Amazon.com, the online retail giant, made a major move into the brick-and-mortar world Friday, announcing that it would buy Whole Foods Market in a deal valued at $13.7 billion.
Amazon has recently begun experimenting with bookstores and a small grocery, but this is by far its most ambitious move into physical retail. The Seattle-based company was recently granted a patent for technology that would block shoppers from comparing prices from their mobile devices while they’re in stores.
In Whole Foods, it is acquiring a company that has recently come under pressure from investors for its lagging performance. Whole Foods, whose fleet of stores now numbers more than 430 locations, has found it difficult to attract more mainstream consumers as Walmart and other large chains have stepped up their sales of natural and organic products.
The organic grocer, which was founded in 1978, would continue to operate under its existing brand. Whole Foods chief executive John Mackey would remain as CEO after the purchase and the company would keep its headquarters in Austin.
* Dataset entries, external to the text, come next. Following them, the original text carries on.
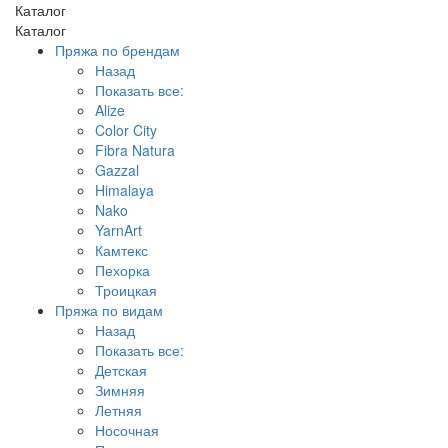
Каталог
Каталог
Пряжа по брендам
Назад
Показать все:
Alize
Color City
Fibra Natura
Gazzal
Himalaya
Nako
YarnArt
Камтекс
Пехорка
Троицкая
Пряжа по видам
Назад
Показать все:
Детская
Зимняя
Летняя
Носочная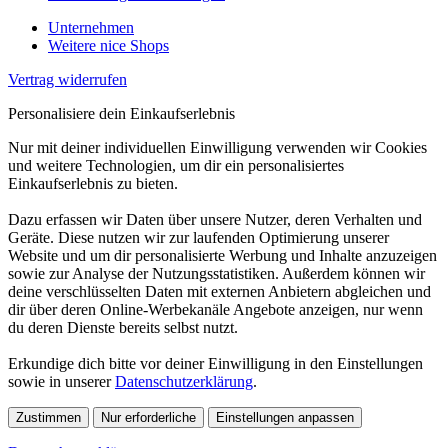
Unternehmen
Weitere nice Shops
Vertrag widerrufen
Personalisiere dein Einkaufserlebnis
Nur mit deiner individuellen Einwilligung verwenden wir Cookies
und weitere Technologien, um dir ein personalisiertes
Einkaufserlebnis zu bieten.
Dazu erfassen wir Daten über unsere Nutzer, deren Verhalten und
Geräte. Diese nutzen wir zur laufenden Optimierung unserer
Website und um dir personalisierte Werbung und Inhalte anzuzeigen
sowie zur Analyse der Nutzungsstatistiken. Außerdem können wir
deine verschlüsselten Daten mit externen Anbietern abgleichen und
dir über deren Online-Werbekanäle Angebote anzeigen, nur wenn
du deren Dienste bereits selbst nutzt.
Erkundige dich bitte vor deiner Einwilligung in den Einstellungen
sowie in unserer
Datenschutzerklärung
.
Zustimmen
Nur erforderliche
Einstellungen anpassen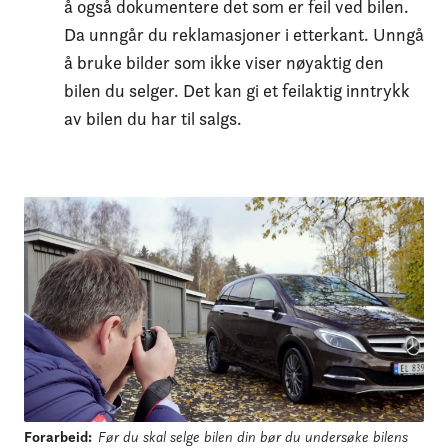
å også dokumentere det som er feil ved bilen.
Da unngår du reklamasjoner i etterkant. Unngå
å bruke bilder som ikke viser nøyaktig den
bilen du selger. Det kan gi et feilaktig inntrykk
av bilen du har til salgs.
Forarbeid
:
Før du skal selge bilen din bør du undersøke bilens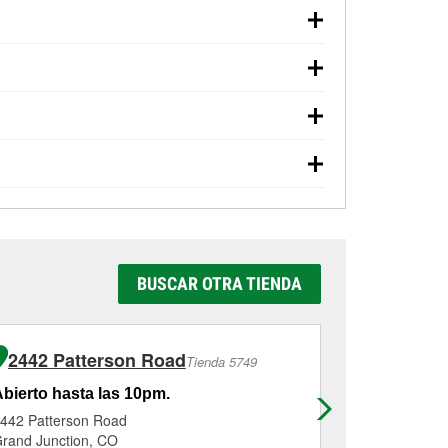
arranque, revisión de la luz “Check Engine”
O'Reilly Auto Parts. La tienda O'Reilly #2993
stamo de herramientas y rectificación de
enda #2993 de Clifton, CO aunque hayas
iendas cercanas
para determinar cuáles
rías y aceite usado, se ofrecen
cios como la instalación de bombillas,
93, simplemente visita la tienda y pregunta a
ealizar en línea y solicitar los servicios de
 tienda o del servicio solicitado, es posible
434-4117
o visítanos en 3221 I70 Business
io al cliente y a ayudarte a volver a la
, pruebas de alternador y motor de arranque y
rvicios como la instalación de
completar el servicio. Los servicios
n la tienda. Contacta o visita la tienda
BUSCAR OTRA TIENDA
2442 Patterson Road
1672 Hi
Tienda 5749
bierto hasta las 10pm.
Abierto has
442 Patterson Road
1672 Highwa
rand Junction, CO
Fruita, CO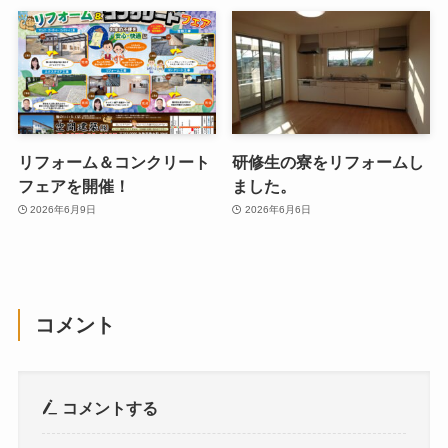
リフォーム＆コンクリート
研修生の寮をリフォームし
フェアを開催！
ました。
2026年6月9日
2026年6月6日
コメント
コメントする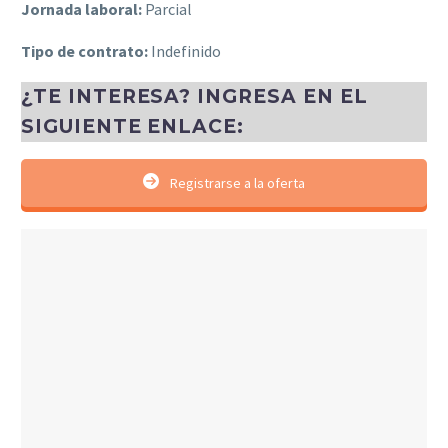
Jornada laboral:
Parcial
Tipo de contrato:
Indefinido
¿TE INTERESA? INGRESA EN EL
SIGUIENTE ENLACE:
Registrarse a la oferta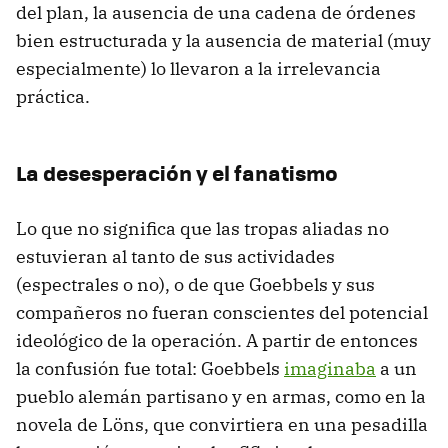
del plan, la ausencia de una cadena de órdenes
bien estructurada y la ausencia de material (muy
especialmente) lo llevaron a la irrelevancia
práctica.
La desesperación y el fanatismo
Lo que no significa que las tropas aliadas no
estuvieran al tanto de sus actividades
(espectrales o no), o de que Goebbels y sus
compañeros no fueran conscientes del potencial
ideológico de la operación. A partir de entonces
la confusión fue total: Goebbels
imaginaba
a un
pueblo alemán partisano y en armas, como en la
novela de Löns, que convirtiera en una pesadilla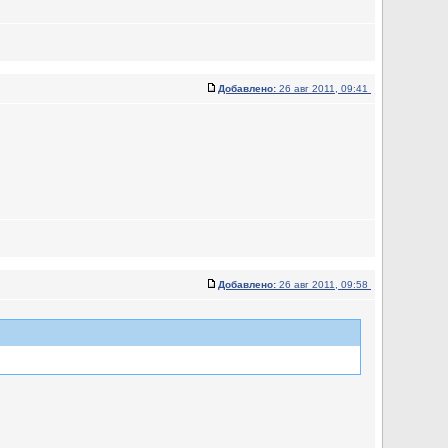
Добавлено:
26 авг 2011, 09:41
Добавлено:
26 авг 2011, 09:58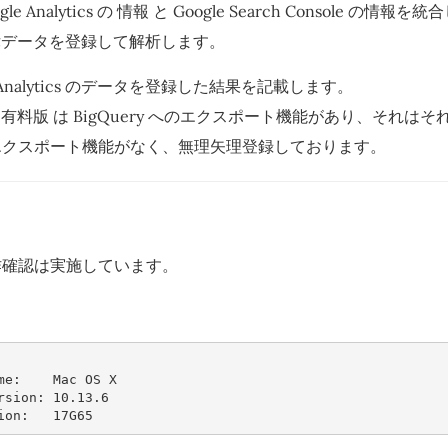
e Analytics の 情報 と Google Search Console の
に 一律データを登録して解析します。
 Analytics のデータを登録した結果を記載します。
lytics 有料版 は BigQuery へのエクスポート機能があり、そ
エクスポート機能がなく、無理矢理登録しております。
作確認は実施しています。
me:    Mac OS X
rsion: 10.13.6
ion:   17G65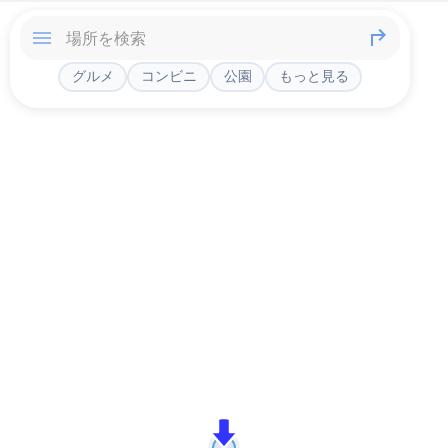
グルメ
コンビニ
公園
もっと見る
The merger offers a test of whether Amazon, which has generally built its business on low prices, can successfully integrate a grocer known for premium service and higher prices.
“This partnership presents an opportunity to maximize value for Whole Foods Market’s shareholders, while at the same time extending our mission and bringing the highest quality, experience, convenience and innovation to our customers,” Mackey said in a statement.
The deal is expected to close in the second half of 2017, pending shareholder and regulatory approvals.
The $42 a share offer from Amazon is a 27 percent premium over Whole Foods Market’s closing stock price on Thursday. Trading in Whole Foods was halted ahead of the announcement, according to Bloomberg.